> _To-do item_:
Search the records for the word "Chalmers" and copy each line in which it appears.
═════ Data excerpts ═════
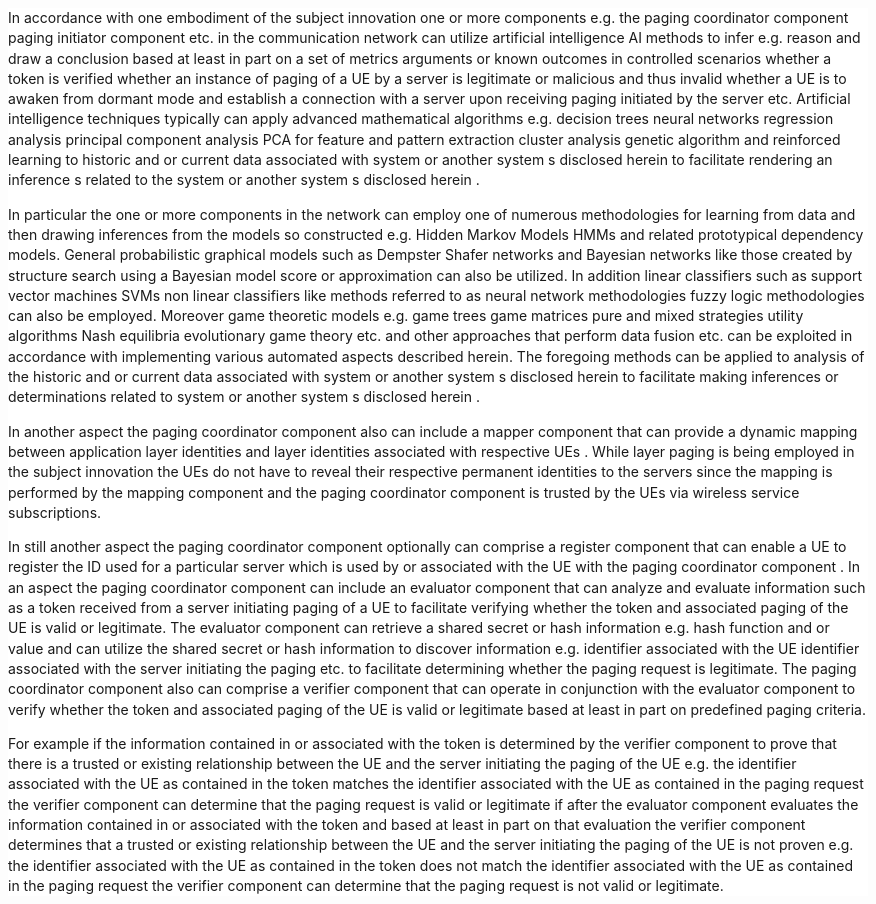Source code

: In accordance with one embodiment of the subject innovation one or more components e.g. the paging coordinator component paging initiator component etc. in the communication network can utilize artificial intelligence AI methods to infer e.g. reason and draw a conclusion based at least in part on a set of metrics arguments or known outcomes in controlled scenarios whether a token is verified whether an instance of paging of a UE by a server is legitimate or malicious and thus invalid whether a UE is to awaken from dormant mode and establish a connection with a server upon receiving paging initiated by the server etc. Artificial intelligence techniques typically can apply advanced mathematical algorithms e.g. decision trees neural networks regression analysis principal component analysis PCA for feature and pattern extraction cluster analysis genetic algorithm and reinforced learning to historic and or current data associated with system or another system s disclosed herein to facilitate rendering an inference s related to the system or another system s disclosed herein .

In particular the one or more components in the network can employ one of numerous methodologies for learning from data and then drawing inferences from the models so constructed e.g. Hidden Markov Models HMMs and related prototypical dependency models. General probabilistic graphical models such as Dempster Shafer networks and Bayesian networks like those created by structure search using a Bayesian model score or approximation can also be utilized. In addition linear classifiers such as support vector machines SVMs non linear classifiers like methods referred to as neural network methodologies fuzzy logic methodologies can also be employed. Moreover game theoretic models e.g. game trees game matrices pure and mixed strategies utility algorithms Nash equilibria evolutionary game theory etc. and other approaches that perform data fusion etc. can be exploited in accordance with implementing various automated aspects described herein. The foregoing methods can be applied to analysis of the historic and or current data associated with system or another system s disclosed herein to facilitate making inferences or determinations related to system or another system s disclosed herein .

In another aspect the paging coordinator component also can include a mapper component that can provide a dynamic mapping between application layer identities and layer identities associated with respective UEs . While layer paging is being employed in the subject innovation the UEs do not have to reveal their respective permanent identities to the servers since the mapping is performed by the mapping component and the paging coordinator component is trusted by the UEs via wireless service subscriptions.

In still another aspect the paging coordinator component optionally can comprise a register component that can enable a UE to register the ID used for a particular server which is used by or associated with the UE with the paging coordinator component . In an aspect the paging coordinator component can include an evaluator component that can analyze and evaluate information such as a token received from a server initiating paging of a UE to facilitate verifying whether the token and associated paging of the UE is valid or legitimate. The evaluator component can retrieve a shared secret or hash information e.g. hash function and or value and can utilize the shared secret or hash information to discover information e.g. identifier associated with the UE identifier associated with the server initiating the paging etc. to facilitate determining whether the paging request is legitimate. The paging coordinator component also can comprise a verifier component that can operate in conjunction with the evaluator component to verify whether the token and associated paging of the UE is valid or legitimate based at least in part on predefined paging criteria.

For example if the information contained in or associated with the token is determined by the verifier component to prove that there is a trusted or existing relationship between the UE and the server initiating the paging of the UE e.g. the identifier associated with the UE as contained in the token matches the identifier associated with the UE as contained in the paging request the verifier component can determine that the paging request is valid or legitimate if after the evaluator component evaluates the information contained in or associated with the token and based at least in part on that evaluation the verifier component determines that a trusted or existing relationship between the UE and the server initiating the paging of the UE is not proven e.g. the identifier associated with the UE as contained in the token does not match the identifier associated with the UE as contained in the paging request the verifier component can determine that the paging request is not valid or legitimate.
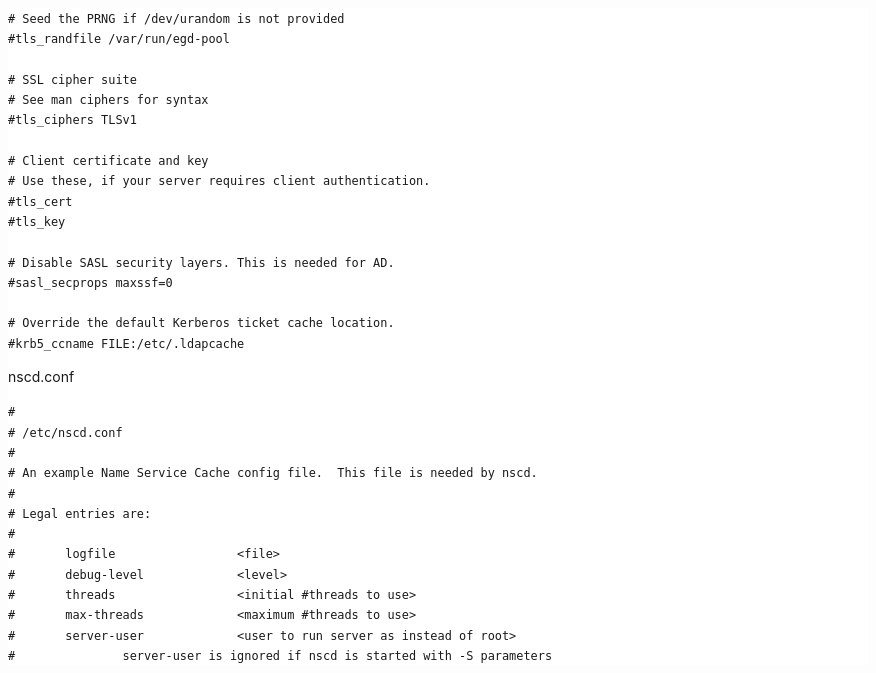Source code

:    # Seed the PRNG if /dev/urandom is not provided
    #tls_randfile /var/run/egd-pool
    
    # SSL cipher suite
    # See man ciphers for syntax
    #tls_ciphers TLSv1
    
    # Client certificate and key
    # Use these, if your server requires client authentication.
    #tls_cert
    #tls_key
    
    # Disable SASL security layers. This is needed for AD.
    #sasl_secprops maxssf=0
    
    # Override the default Kerberos ticket cache location.
    #krb5_ccname FILE:/etc/.ldapcache
    


nscd.conf

    
    #
    # /etc/nscd.conf
    #
    # An example Name Service Cache config file.  This file is needed by nscd.
    #
    # Legal entries are:
    #
    #       logfile                 <file>
    #       debug-level             <level>
    #       threads                 <initial #threads to use>
    #       max-threads             <maximum #threads to use>
    #       server-user             <user to run server as instead of root>
    #               server-user is ignored if nscd is started with -S parameters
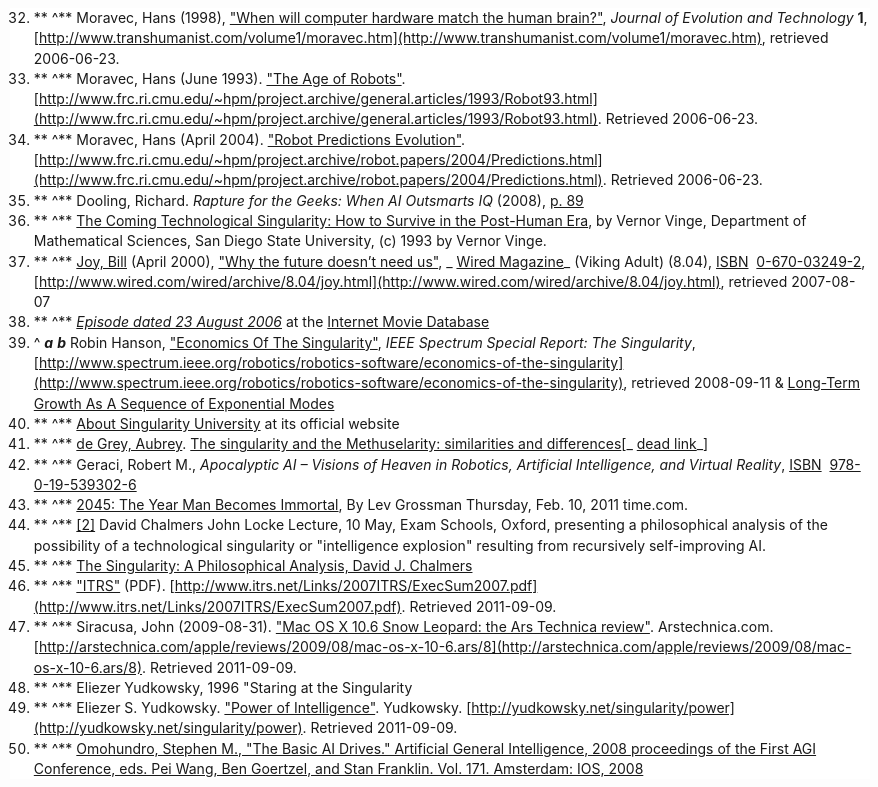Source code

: 32. ** ^** Moravec, Hans (1998), ["When will computer hardware match the human brain?"](http://www.transhumanist.com/volume1/moravec.htm), _Journal of Evolution and Technology_ **1**, [http://www.transhumanist.com/volume1/moravec.htm](http://www.transhumanist.com/volume1/moravec.htm), retrieved 2006-06-23.
33. ** ^** Moravec, Hans (June 1993). ["The Age of Robots"](http://www.frc.ri.cmu.edu/~hpm/project.archive/general.articles/1993/Robot93.html). [http://www.frc.ri.cmu.edu/~hpm/project.archive/general.articles/1993/Robot93.html](http://www.frc.ri.cmu.edu/~hpm/project.archive/general.articles/1993/Robot93.html). Retrieved 2006-06-23.
34. ** ^** Moravec, Hans (April 2004). ["Robot Predictions Evolution"](http://www.frc.ri.cmu.edu/~hpm/project.archive/robot.papers/2004/Predictions.html). [http://www.frc.ri.cmu.edu/~hpm/project.archive/robot.papers/2004/Predictions.html](http://www.frc.ri.cmu.edu/~hpm/project.archive/robot.papers/2004/Predictions.html). Retrieved 2006-06-23.
35. ** ^** Dooling, Richard. _Rapture for the Geeks: When AI Outsmarts IQ_ (2008), [p. 89](http://books.google.com/books?id=VbBRsv1lxsUC&lpg=PP1&pg=PA89#v=onepage&q&f=false)
36. ** ^** [The Coming Technological Singularity: How to Survive in the Post-Human Era](http://www-rohan.sdsu.edu/faculty/vinge/misc/singularity.html), by Vernor Vinge, Department of Mathematical Sciences, San Diego State University, (c) 1993 by Vernor Vinge.
37. ** ^** [Joy, Bill](http://en.wikipedia.org/wiki/Bill_Joy "Bill Joy") (April 2000), ["Why the future doesn’t need us"](http://www.wired.com/wired/archive/8.04/joy.html), _ [Wired Magazine](http://en.wikipedia.org/wiki/Wired_(magazine) "Wired (magazine)")_ (Viking Adult) (8.04), [ISBN](http://en.wikipedia.org/wiki/International_Standard_Book_Number "International Standard Book Number")  [0-670-03249-2](http://en.wikipedia.org/wiki/Special:BookSources/0-670-03249-2 "Special:BookSources/0-670-03249-2"), [http://www.wired.com/wired/archive/8.04/joy.html](http://www.wired.com/wired/archive/8.04/joy.html), retrieved 2007-08-07
38. ** ^** [_Episode dated 23 August 2006_](http://www.imdb.com/title/tt847969/) at the [Internet Movie Database](http://en.wikipedia.org/wiki/Internet_Movie_Database "Internet Movie Database")
39. ^ _**a**_ _**b**_ Robin Hanson, ["Economics Of The Singularity"](http://www.spectrum.ieee.org/robotics/robotics-software/economics-of-the-singularity), _IEEE Spectrum Special Report: The Singularity_, [http://www.spectrum.ieee.org/robotics/robotics-software/economics-of-the-singularity](http://www.spectrum.ieee.org/robotics/robotics-software/economics-of-the-singularity), retrieved 2008-09-11 & [Long-Term Growth As A Sequence of Exponential Modes](http://hanson.gmu.edu/longgrow.pdf)
40. ** ^** [About Singularity University](http://singularityu.org/about/) at its official website
41. ** ^** [de Grey, Aubrey](http://en.wikipedia.org/wiki/Aubrey_de_Grey "Aubrey de Grey"). [The singularity and the Methuselarity: similarities and differences](http://www.sens.org/files/sens/FHTI07-deGrey.pdf)[_ [dead link](http://en.wikipedia.org/wiki/Wikipedia:Link_rot "Wikipedia:Link rot")_]
42. ** ^** Geraci, Robert M., _Apocalyptic AI – Visions of Heaven in Robotics, Artificial Intelligence, and Virtual Reality_, [ISBN](http://en.wikipedia.org/wiki/International_Standard_Book_Number "International Standard Book Number")  [978-0-19-539302-6](http://en.wikipedia.org/wiki/Special:BookSources/978-0-19-539302-6 "Special:BookSources/978-0-19-539302-6")
43. ** ^** [2045: The Year Man Becomes Immortal](http://www.time.com/time/magazine/article/0,9171,2048299,00.html), By Lev Grossman Thursday, Feb. 10, 2011 time.com.
44. ** ^** [[2]](http://www.fhi.ox.ac.uk/news/2010/david_chalmers_singularity_lecture_resources_available) David Chalmers John Locke Lecture, 10 May, Exam Schools, Oxford, presenting a philosophical analysis of the possibility of a technological singularity or "intelligence explosion" resulting from recursively self-improving AI.
45. ** ^** [The Singularity: A Philosophical Analysis, David J. Chalmers](http://consc.net/papers/singularity.pdf)
46. ** ^** ["ITRS"](http://www.itrs.net/Links/2007ITRS/ExecSum2007.pdf) (PDF). [http://www.itrs.net/Links/2007ITRS/ExecSum2007.pdf](http://www.itrs.net/Links/2007ITRS/ExecSum2007.pdf). Retrieved 2011-09-09.
47. ** ^** Siracusa, John (2009-08-31). ["Mac OS X 10.6 Snow Leopard: the Ars Technica review"](http://arstechnica.com/apple/reviews/2009/08/mac-os-x-10-6.ars/8). Arstechnica.com. [http://arstechnica.com/apple/reviews/2009/08/mac-os-x-10-6.ars/8](http://arstechnica.com/apple/reviews/2009/08/mac-os-x-10-6.ars/8). Retrieved 2011-09-09.
48. ** ^** Eliezer Yudkowsky, 1996 "Staring at the Singularity
49. ** ^** Eliezer S. Yudkowsky. ["Power of Intelligence"](http://yudkowsky.net/singularity/power). Yudkowsky. [http://yudkowsky.net/singularity/power](http://yudkowsky.net/singularity/power). Retrieved 2011-09-09.
50. ** ^** [Omohundro, Stephen M., "The Basic AI Drives." Artificial General Intelligence, 2008 proceedings of the First AGI Conference, eds. Pei Wang, Ben Goertzel, and Stan Franklin. Vol. 171. Amsterdam: IOS, 2008](http://selfawaresystems.com/2007/11/30/paper-on-the-basic-ai-drives/)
═════
> _Task answer_:
44. ** ^** [[2]](http://www.fhi.ox.ac.uk/news/2010/david_chalmers_singularity_lecture_resources_available) David Chalmers John Locke Lecture, 10 May, Exam Schools, Oxford, presenting a philosophical analysis of the possibility of a technological singularity or "intelligence explosion" resulting from recursively self-improving AI.
45. ** ^** [The Singularity: A Philosophical Analysis, David J. Chalmers](http://consc.net/papers/singularity.pdf)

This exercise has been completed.